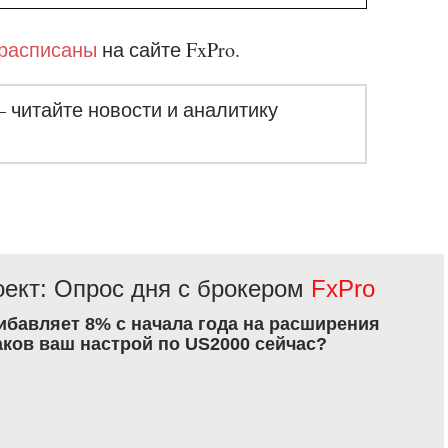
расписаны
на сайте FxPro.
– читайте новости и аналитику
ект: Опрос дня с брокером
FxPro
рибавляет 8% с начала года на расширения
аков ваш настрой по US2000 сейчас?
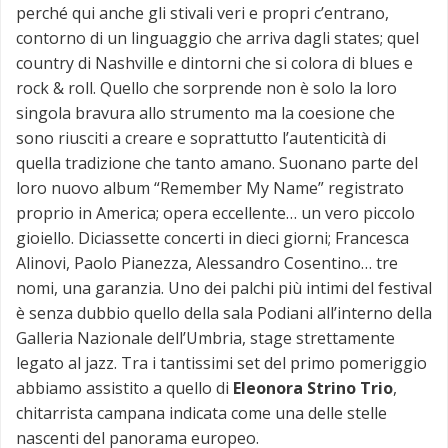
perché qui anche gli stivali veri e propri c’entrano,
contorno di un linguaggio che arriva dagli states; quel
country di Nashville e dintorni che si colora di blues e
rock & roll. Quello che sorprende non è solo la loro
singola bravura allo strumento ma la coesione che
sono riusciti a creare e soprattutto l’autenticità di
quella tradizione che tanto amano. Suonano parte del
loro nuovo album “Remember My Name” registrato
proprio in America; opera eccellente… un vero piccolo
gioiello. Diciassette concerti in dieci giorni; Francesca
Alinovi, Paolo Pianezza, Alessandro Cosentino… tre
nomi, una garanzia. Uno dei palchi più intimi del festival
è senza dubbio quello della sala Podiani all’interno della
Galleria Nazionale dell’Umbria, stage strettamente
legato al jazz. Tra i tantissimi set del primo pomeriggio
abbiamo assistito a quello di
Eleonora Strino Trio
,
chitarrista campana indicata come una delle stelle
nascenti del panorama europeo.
- - - - -
*Exercise objective*
In the data from its beginning through the line containing "аков ваш настрой по US2000 сейчас?", swap "новости" for "обзоры" and write out that stretch again with nothing else altered. Omit the pictures.

*Answer to this exercise*
расписаны
на сайте FxPro.
– читайте обзоры и аналитику
ект: Опрос дня с брокером
FxPro
рибавляет 8% с начала года на расширения
аков ваш настрой по US2000 сейчас?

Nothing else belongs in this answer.